The bam QC results can be visited Here

## vcf QC The vcf file was first generated based on the 11 bam files by GATK. Then vcf QC results were generated with following codes:
#assume qc3.pl in qc3Dir, vcf files in vcfDir
cd vcfDir
#assume ANNOVAR database in annovarDatabase, will perform ANNOVAR annotation
perl qc3Dir/qc3.pl -m v -i vcfFile -a annovarDatabase -o 11BRCA_vcf_result

The vcf QC results can be visited Here

# Results # The first section in all reports was the date and command for report generation. So that the user can easily reproduce the report. ## Introduction for fastq QC result ##

An example report could be accessed at Here

fastq QC report was constituted by three sections.

The "Result Table" section displayed the instrument, run number, flowcell, lane, total reads, base quality score and GC content for each fastq file.

The "Sequence quality and content" section indicated the per base sequence quality and per base nucleotide content for each fastq file (For pair end results the two files indicating one sample were plotted in the same figure).

The "Batch effect" section indicated the statistics of reads, BQ and GC by different runs/machines/Flowcells/Lanes to demonstrate if there were batch effects in all experiments. Boxplot was used to visualize the distributions of statistics in different groups. Kruskal-Wallis rank sum test and Fligner-Killeen test was used to determine the significance of distribution in different groups.

## Introduction for bam QC result ##

An example report could be accessed at Here

bam QC report was constituted by three sections.

The "Result Table" section displayed the instrument, run number, flowcell, lane, total reads, on/off target reads, intron/intergenic/mito reads, for each bam file.

The "Distribution" section visualized the distributions of statistics in all experiments.

The "Batch effect" section indicated the statistics of reads, on-target and off-target by different runs/machines/Flowcells/Lanes to demonstrate if there were batch effects in all experiments. Boxplot was used to visualize the distributions of statistics in different groups.
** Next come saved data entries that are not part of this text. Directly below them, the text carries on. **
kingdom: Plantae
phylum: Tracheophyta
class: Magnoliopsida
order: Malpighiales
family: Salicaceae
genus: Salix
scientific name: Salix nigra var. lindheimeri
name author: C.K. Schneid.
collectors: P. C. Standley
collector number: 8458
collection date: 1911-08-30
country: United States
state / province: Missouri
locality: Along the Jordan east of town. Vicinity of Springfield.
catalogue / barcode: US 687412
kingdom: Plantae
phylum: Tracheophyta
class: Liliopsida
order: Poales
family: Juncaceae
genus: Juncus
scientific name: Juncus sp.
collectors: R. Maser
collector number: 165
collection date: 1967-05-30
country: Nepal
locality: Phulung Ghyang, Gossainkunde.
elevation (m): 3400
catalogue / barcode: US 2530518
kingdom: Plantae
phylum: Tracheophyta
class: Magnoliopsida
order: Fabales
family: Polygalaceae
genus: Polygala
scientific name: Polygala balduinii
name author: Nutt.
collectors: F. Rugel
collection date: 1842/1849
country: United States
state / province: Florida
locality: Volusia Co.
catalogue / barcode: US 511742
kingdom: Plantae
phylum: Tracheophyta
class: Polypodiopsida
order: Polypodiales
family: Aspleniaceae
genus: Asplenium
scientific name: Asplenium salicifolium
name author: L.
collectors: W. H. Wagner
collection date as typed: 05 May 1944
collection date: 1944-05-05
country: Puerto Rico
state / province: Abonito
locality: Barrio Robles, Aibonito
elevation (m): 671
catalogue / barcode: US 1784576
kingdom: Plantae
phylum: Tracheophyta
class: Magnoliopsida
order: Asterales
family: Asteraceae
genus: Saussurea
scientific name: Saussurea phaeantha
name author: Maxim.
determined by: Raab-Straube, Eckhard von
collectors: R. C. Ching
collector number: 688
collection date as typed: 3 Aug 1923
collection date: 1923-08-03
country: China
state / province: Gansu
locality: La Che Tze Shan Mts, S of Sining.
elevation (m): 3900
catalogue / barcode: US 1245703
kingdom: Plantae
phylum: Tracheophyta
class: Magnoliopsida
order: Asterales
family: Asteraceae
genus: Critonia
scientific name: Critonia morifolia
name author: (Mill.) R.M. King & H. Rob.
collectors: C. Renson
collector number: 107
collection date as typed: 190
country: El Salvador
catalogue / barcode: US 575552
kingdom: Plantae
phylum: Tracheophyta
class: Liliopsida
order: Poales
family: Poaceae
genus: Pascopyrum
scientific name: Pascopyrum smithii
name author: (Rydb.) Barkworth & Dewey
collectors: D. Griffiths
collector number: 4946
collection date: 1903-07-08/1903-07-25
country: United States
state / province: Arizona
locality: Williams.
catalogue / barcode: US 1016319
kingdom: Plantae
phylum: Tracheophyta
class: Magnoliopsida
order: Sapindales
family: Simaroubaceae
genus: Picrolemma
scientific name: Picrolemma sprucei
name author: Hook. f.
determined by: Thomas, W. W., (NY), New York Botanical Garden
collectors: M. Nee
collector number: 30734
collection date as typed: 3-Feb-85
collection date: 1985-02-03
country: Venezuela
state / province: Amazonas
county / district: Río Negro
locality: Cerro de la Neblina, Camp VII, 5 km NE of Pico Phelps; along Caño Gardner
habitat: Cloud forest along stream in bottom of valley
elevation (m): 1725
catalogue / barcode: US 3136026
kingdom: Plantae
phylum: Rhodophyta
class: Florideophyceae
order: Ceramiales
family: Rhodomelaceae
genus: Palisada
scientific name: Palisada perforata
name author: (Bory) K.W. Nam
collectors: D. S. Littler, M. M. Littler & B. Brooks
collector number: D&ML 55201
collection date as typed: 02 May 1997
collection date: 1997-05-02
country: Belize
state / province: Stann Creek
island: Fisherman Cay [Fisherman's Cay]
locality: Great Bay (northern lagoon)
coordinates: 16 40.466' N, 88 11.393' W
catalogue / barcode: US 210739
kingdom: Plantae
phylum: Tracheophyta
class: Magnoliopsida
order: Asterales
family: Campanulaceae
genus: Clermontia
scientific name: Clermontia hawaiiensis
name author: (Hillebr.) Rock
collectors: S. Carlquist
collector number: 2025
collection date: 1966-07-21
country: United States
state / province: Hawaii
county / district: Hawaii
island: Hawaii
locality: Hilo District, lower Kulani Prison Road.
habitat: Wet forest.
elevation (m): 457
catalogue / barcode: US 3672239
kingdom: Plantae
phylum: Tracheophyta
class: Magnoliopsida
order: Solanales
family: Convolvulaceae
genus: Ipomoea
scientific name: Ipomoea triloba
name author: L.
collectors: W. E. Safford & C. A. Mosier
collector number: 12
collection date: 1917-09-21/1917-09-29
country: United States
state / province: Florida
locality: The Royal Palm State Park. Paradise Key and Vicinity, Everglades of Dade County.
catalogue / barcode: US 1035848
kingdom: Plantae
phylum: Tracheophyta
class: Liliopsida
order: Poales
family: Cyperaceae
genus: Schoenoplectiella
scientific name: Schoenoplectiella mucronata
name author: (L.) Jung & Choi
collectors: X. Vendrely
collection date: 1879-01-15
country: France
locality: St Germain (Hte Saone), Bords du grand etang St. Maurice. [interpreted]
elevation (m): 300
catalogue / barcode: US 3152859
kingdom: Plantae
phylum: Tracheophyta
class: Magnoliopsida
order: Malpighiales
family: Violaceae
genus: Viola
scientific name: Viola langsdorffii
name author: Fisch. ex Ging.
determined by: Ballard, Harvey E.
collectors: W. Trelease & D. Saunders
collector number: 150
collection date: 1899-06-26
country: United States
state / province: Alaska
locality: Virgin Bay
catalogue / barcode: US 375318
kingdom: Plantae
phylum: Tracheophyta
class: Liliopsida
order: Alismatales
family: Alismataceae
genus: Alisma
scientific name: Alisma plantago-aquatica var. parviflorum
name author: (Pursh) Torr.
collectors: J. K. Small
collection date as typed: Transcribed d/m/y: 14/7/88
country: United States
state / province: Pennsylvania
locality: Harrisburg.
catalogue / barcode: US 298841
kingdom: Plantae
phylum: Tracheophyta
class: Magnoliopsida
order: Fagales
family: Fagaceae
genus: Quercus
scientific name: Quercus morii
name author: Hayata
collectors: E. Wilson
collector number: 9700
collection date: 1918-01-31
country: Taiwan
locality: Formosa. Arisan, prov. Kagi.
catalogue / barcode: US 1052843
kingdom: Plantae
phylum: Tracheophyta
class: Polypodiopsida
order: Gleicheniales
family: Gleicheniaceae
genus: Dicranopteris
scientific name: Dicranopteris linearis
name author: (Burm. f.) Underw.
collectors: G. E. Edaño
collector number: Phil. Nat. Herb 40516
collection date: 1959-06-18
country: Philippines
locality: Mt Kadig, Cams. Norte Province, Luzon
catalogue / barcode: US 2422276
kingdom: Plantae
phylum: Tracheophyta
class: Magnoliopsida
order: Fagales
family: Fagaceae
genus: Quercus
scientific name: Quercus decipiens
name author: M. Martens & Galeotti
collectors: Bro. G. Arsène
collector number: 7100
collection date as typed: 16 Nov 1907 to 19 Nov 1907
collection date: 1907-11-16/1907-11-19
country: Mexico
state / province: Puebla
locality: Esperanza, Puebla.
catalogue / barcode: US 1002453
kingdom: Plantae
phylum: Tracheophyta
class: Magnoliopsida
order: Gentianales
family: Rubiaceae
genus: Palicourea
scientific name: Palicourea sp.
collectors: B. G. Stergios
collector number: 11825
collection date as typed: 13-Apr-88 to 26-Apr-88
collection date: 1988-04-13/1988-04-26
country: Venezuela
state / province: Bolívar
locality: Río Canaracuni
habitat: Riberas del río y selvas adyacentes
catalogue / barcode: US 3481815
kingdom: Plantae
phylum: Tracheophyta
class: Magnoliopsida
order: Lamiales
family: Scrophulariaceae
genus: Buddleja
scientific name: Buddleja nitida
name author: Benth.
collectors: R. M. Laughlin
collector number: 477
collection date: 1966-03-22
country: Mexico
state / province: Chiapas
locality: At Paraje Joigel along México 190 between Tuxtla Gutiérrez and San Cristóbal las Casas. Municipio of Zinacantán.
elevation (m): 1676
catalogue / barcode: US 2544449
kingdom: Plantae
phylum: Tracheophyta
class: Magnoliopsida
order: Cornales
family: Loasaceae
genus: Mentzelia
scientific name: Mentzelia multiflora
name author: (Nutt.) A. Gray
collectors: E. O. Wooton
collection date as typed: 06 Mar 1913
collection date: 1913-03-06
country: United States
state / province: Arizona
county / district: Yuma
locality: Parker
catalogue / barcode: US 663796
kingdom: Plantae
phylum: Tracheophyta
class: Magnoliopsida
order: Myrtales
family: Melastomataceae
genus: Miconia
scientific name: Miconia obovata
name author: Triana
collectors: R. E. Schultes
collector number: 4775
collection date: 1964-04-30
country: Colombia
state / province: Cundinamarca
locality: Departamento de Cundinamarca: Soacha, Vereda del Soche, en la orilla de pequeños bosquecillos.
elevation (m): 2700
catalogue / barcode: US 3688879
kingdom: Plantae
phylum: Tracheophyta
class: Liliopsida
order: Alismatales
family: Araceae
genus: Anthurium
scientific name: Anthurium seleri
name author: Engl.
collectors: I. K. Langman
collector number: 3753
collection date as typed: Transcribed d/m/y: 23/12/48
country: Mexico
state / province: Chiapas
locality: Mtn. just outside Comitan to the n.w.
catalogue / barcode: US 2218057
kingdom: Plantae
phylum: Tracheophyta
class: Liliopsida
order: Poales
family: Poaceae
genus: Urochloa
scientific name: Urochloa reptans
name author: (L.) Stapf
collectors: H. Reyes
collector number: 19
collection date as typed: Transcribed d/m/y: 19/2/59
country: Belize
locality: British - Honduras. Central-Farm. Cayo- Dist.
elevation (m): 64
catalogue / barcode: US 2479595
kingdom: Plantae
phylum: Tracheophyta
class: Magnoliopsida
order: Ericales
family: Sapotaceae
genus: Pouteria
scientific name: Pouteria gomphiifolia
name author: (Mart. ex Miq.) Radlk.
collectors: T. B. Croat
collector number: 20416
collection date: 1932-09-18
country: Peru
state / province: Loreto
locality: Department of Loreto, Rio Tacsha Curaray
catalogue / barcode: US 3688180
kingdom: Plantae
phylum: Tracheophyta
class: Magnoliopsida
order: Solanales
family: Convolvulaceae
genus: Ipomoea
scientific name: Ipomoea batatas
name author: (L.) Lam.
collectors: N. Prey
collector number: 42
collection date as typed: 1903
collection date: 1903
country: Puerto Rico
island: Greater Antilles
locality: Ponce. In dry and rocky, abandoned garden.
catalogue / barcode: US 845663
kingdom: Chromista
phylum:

Kruskal-Wallis rank sum test and Fligner-Killeen test was used to determine the significance of distribution in different groups.

## Introduction for vcf QC result ##

An example report could be accessed at Here

vcf QC report was constituted by seven sections.

The "Filter" section displayed the arguments for the filter of vcf files.

The "Statistics" section displayed the Transitions:Transversions ratio and Heterozygous:Non-reference homozygous ratio in all samples.

The "Consistency" section visualized the consistency in all sample to sample pairs.

The "SNP count" section displayed the SNP count of each sample in different chromesomes.

The "Statistics for sex check" section displayed the Heterozygous and Non-reference Homozygous SNP counts in chromosome X, and total reads in chromosome Y, which can be used for sex check.

The "Score" section visualized the position and score of SNPs before and after filter.

The "Annovar annotation" section displayed the counts of SNPs with different functions, such as synonymous/nonsynonymous SNV, and whether they were in snp137 database.